Listed records:
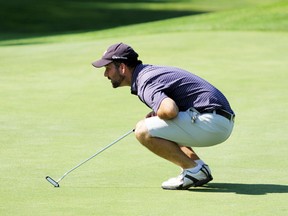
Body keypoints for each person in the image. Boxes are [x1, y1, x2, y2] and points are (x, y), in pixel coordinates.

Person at [92, 42, 235, 190]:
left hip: (211, 122)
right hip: (219, 120)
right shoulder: (147, 73)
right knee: (159, 124)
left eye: (108, 68)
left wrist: (155, 116)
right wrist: (156, 115)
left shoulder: (144, 81)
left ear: (122, 68)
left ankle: (193, 170)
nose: (105, 74)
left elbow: (169, 110)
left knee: (142, 130)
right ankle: (198, 168)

Your objective:
Of the lines above, copy each that contains "left".

Response to this task:
left hip: (211, 122)
left eye: (108, 68)
left wrist: (155, 116)
left shoulder: (144, 81)
left ear: (122, 68)
left ankle: (193, 170)
left elbow: (169, 110)
left knee: (142, 130)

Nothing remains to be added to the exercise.